One of the first things you need to do as a marketer is to get the most information as you can about your target to be able to build their profile; who they are, what they do and how they feel.
With big data, you can easily get significant insights about your customers; where they are, how they want to be contacted and when. The formula can be called the 4 R’s: the right people, the right way to contact, the right time and the right location. Basically, big data helps marketers to have a deep understanding about customer’s behavior and what it is that will make them come back again and again to you, your product or service. Nowadays, big data analytics skills and digital marketing savvy are increasingly valuable to companies, they help drive more revenue, better margins, increased efficiency, and resulting into more profits. All of that used in the right way obviously.
How is Big Data transforming industries?
Firstly, you have operational technologies that basically capture & store the data, and afterwards, you have systems that provide analytical capabilities. The idea is to get the most information possible to make the best predictions and take the best decisions. We produce all sorts of data, from almost everything we use (on our devices). Going from pictures to videos, audios, messages, etc. And today this data is used in projects of artificial intelligence and machine learning where image recognition and natural language processing are used to learn computers how to record patterns.
Big data is contributing in so many different industries; the public sector, healthcare, insurance, banking, and many more. Helping increase sales, increase productivity, lower waste, etc. Here are a few examples to get a clearer idea of how Big Data is impacting different industries:
Even before the digital expansion, there was always a lot of data around the Healthcare industry. But having it under a digital aspect makes it much more powerful. Today, you can find more and more apps that are developed to help patients track their progress towards a healthier lifestyle. We can even get information about the heart rate of a patient and steps walked.
Well this database helps a lot to get a deeper understanding of what type of lifestyle are people leading and which diseases they get, track patterns and make use of it for medical research. Hello prevention advancements! The idea would be to digitize all the patient’s information, making it accessible in all the healthcare system.
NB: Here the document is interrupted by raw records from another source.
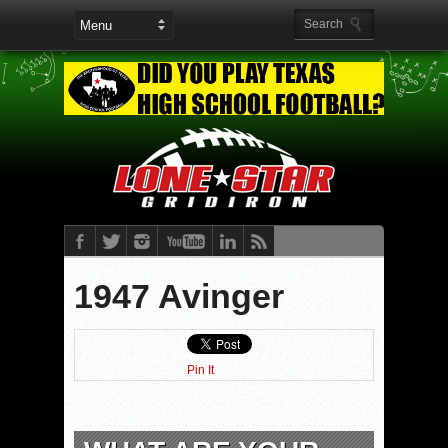
1947 Avinger
Pin It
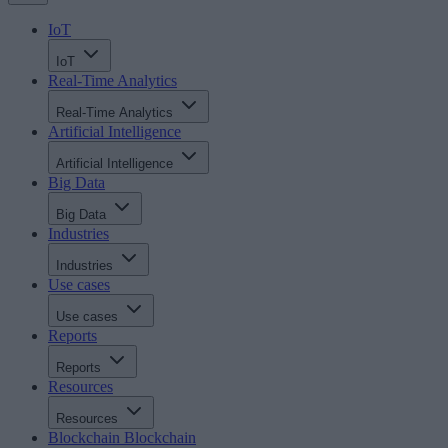
IoT
IoT
Real-Time Analytics
Real-Time Analytics
Artificial Intelligence
Artificial Intelligence
Big Data
Big Data
Industries
Industries
Use cases
Use cases
Reports
Reports
Resources
Resources
Blockchain
Blockchain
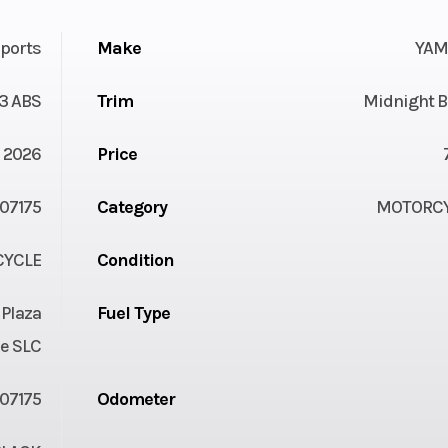
ports
Make
YAM
3 ABS
Trim
Midnight B
2026
Price
07175
Category
MOTORC
YCLE
Condition
 Plaza
Fuel Type
e SLC
07175
Odometer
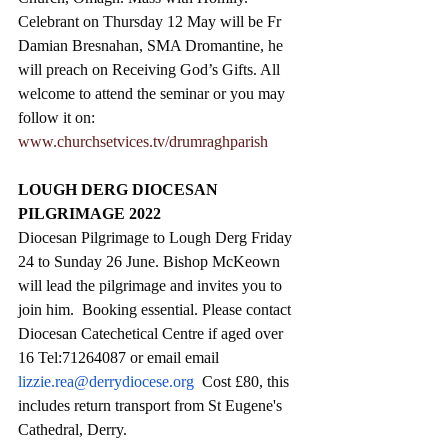
Celebrant on Thursday 12 May will be Fr 
Damian Bresnahan, SMA Dromantine, he 
will preach on Receiving God’s Gifts. All 
welcome to attend the seminar or you may 
follow it on: 
www.churchsetvices.tv/drumraghparish
LOUGH DERG DIOCESAN 
PILGRIMAGE 2022
Diocesan Pilgrimage to Lough Derg Friday 
24 to Sunday 26 June. Bishop McKeown 
will lead the pilgrimage and invites you to 
join him.  Booking essential. Please contact 
Diocesan Catechetical Centre if aged over 
16 Tel:71264087 or email email 
lizzie.rea@derrydiocese.org
  Cost £80, this 
includes return transport from St Eugene's 
Cathedral, Derry.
Making it easier to build a patient’s profile.
Also, machine learning technologies are used to get a stronger diagnostic regarding cancers & test results. This could mean we could find out earlier about diseases, avoiding errors in diagnostics and getting the right treatment.
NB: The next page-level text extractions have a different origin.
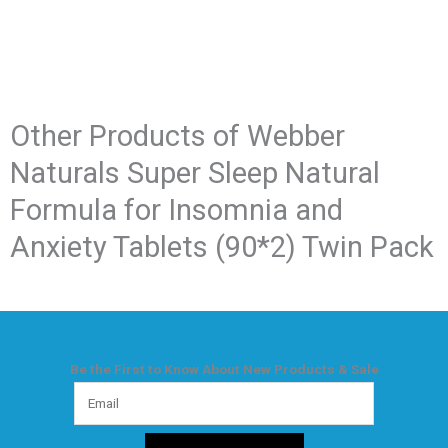
Other Products of​ Webber
Naturals Super Sleep Natural
Formula for Insomnia and
Anxiety Tablets (90*2) Twin Pack
Be the First to Know About New Products & Sale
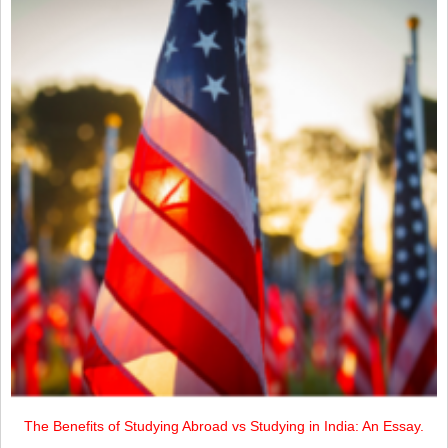
The Benefits of Studying Abroad vs Studying in India: An Essay.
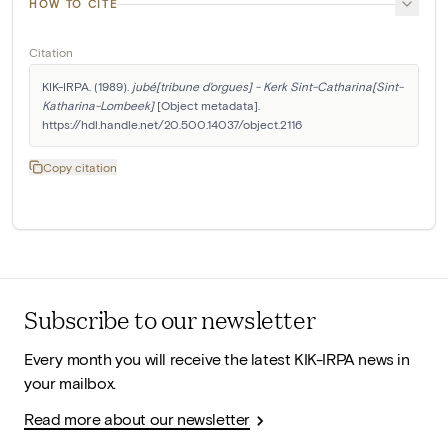
HOW TO CITE
Citation
KIK-IRPA. (1989). 
jubé[tribune d'orgues] - Kerk Sint-Catharina[Sint-
Katharina-Lombeek]
 [Object metadata]. 
https://hdl.handle.net/20.500.14037/object.2116
Copy citation
Subscribe to our newsletter
Every month you will receive the latest KIK-IRPA news in
your mailbox.
Read more about our newsletter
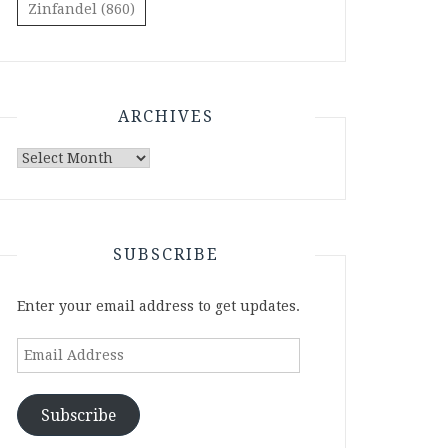
Zinfandel
(860)
ARCHIVES
Archives
SUBSCRIBE
Enter your email address to get updates.
Email
Address
Subscribe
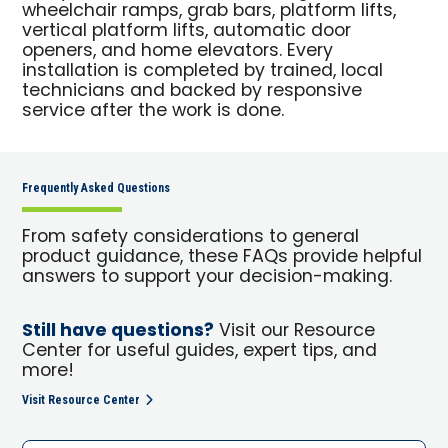
wheelchair ramps, grab bars, platform lifts,
vertical platform lifts, automatic door
openers, and home elevators. Every
installation is completed by trained, local
technicians and backed by responsive
service after the work is done.
Frequently Asked Questions
From safety considerations to general
product guidance, these FAQs provide helpful
answers to support your decision-making.
Still have questions?
Visit our Resource
Center for useful guides, expert tips, and
more!
Visit Resource Center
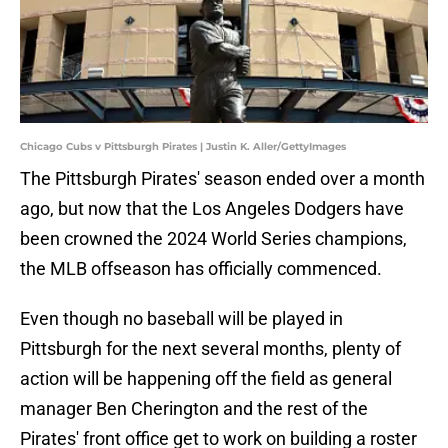
Chicago Cubs v Pittsburgh Pirates | Justin K. Aller/GettyImages
The Pittsburgh Pirates' season ended over a month
ago, but now that the Los Angeles Dodgers have
been crowned the 2024 World Series champions,
the MLB offseason has officially commenced.
Even though no baseball will be played in
Pittsburgh for the next several months, plenty of
action will be happening off the field as general
manager Ben Cherington and the rest of the
Pirates' front office get to work on building a roster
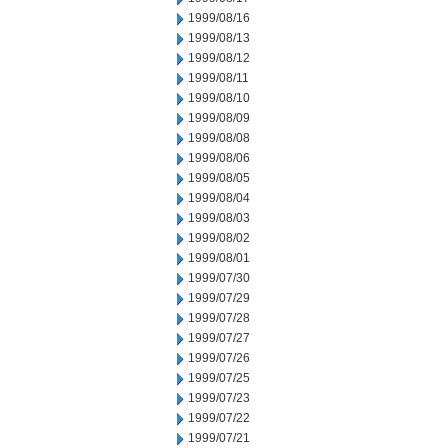
1999/08/16
1999/08/13
1999/08/12
1999/08/11
1999/08/10
1999/08/09
1999/08/08
1999/08/06
1999/08/05
1999/08/04
1999/08/03
1999/08/02
1999/08/01
1999/07/30
1999/07/29
1999/07/28
1999/07/27
1999/07/26
1999/07/25
1999/07/23
1999/07/22
1999/07/21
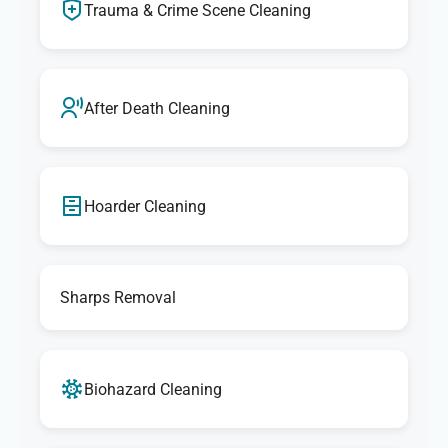
Trauma & Crime Scene Cleaning
After Death Cleaning
Hoarder Cleaning
Sharps Removal
Biohazard Cleaning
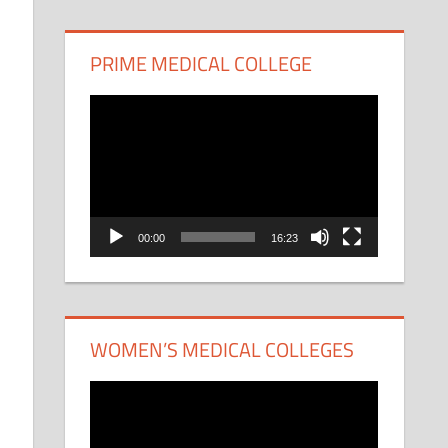
PRIME MEDICAL COLLEGE
Video
Player
00:00
16:23
WOMEN’S MEDICAL COLLEGES
Video
Player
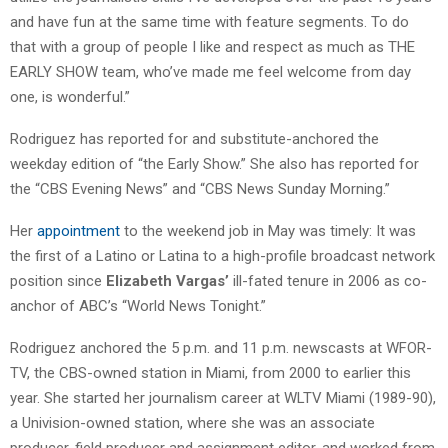
and have fun at the same time with feature segments. To do
that with a group of people I like and respect as much as THE
EARLY SHOW team, who’ve made me feel welcome from day
one, is wonderful.”
Rodriguez has reported for and substitute-anchored the
weekday edition of “the Early Show.” She also has reported for
the “CBS Evening News” and “CBS News Sunday Morning.”
Her
appointment
to the weekend job in May was timely: It was
the first of a Latino or Latina to a high-profile broadcast network
position since
Elizabeth Vargas’
ill-fated tenure in 2006 as co-
anchor of ABC’s “World News Tonight.”
Rodriguez anchored the 5 p.m. and 11 p.m. newscasts at WFOR-
TV, the CBS-owned station in Miami, from 2000 to earlier this
year. She started her journalism career at WLTV Miami (1989-90),
a Univision-owned station, where she was an associate
producer, field producer and assignment editor, and worked from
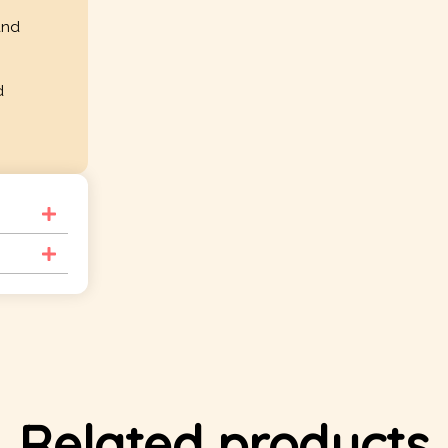
and
d
Related products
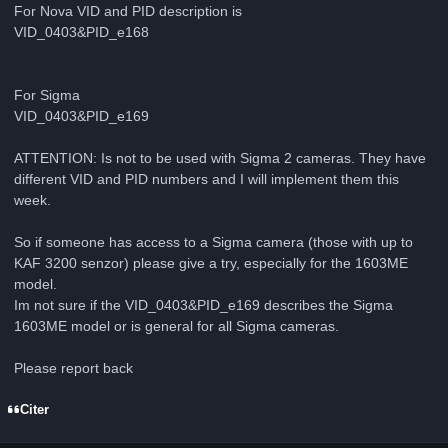
For Nova VID and PID description is
VID_0403&PID_e168
For Sigma
VID_0403&PID_e169
ATTENTION: Is not to be used with Sigma 2 cameras. They have
different VID and PID numbers and I will implement them this
week.
So if someone has access to a Sigma camera (those with up to
KAF 3200 senzor) please give a try, especially for the 1603ME
model.
Im not sure if the VID_0403&PID_e169 describes the Sigma
1603ME model or is general for all Sigma cameras.
Please report back
Citer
In the insurance industry, big data enables us to better assess risks. Insurances are able to build more accurate profiles of their customers, and based on their whole database, we can have a better idea of how probable it is for a customer to make an accident. Understanding better the customer’s old behavior, to predict better.
In fact, by analysing the data, we are having a deeper understanding of the customers and we can therefore become more efficient in offering products and services that meet the client’s needs.
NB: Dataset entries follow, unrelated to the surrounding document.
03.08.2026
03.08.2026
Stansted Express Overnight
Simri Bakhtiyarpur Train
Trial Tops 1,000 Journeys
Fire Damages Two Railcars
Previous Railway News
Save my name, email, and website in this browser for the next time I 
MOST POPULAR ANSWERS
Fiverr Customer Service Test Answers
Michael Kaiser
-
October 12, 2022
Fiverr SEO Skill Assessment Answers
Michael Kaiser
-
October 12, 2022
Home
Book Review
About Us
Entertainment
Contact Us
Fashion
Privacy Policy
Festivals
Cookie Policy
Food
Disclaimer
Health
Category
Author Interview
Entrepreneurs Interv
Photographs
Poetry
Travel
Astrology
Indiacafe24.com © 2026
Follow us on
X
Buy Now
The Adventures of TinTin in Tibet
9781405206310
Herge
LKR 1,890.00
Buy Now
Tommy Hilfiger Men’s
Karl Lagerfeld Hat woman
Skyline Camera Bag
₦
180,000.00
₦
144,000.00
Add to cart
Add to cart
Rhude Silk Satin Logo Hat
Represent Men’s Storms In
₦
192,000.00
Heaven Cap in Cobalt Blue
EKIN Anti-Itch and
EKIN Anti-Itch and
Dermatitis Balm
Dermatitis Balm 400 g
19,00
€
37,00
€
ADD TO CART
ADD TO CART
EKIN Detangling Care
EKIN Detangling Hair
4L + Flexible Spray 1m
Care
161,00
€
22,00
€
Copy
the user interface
Big data enables banks to get a better overview regarding their client’s transactions & general behavior. This implies having big data insights about their spending habits, and therefore we can have a stronger customer segmentation. Of course by building a stronger profile, we can tailor products & services to the needs of the client, adding value.
Fraud detection has always been an important activity for Banks. With Big Data, the process time of fraud detection is reduced and made much more efficient. But not only does big data comes in handy in fraud detection, but also in risk management. Indeed, we can detect quite early risks, which will help prevent losses due to bad loans or failed investments.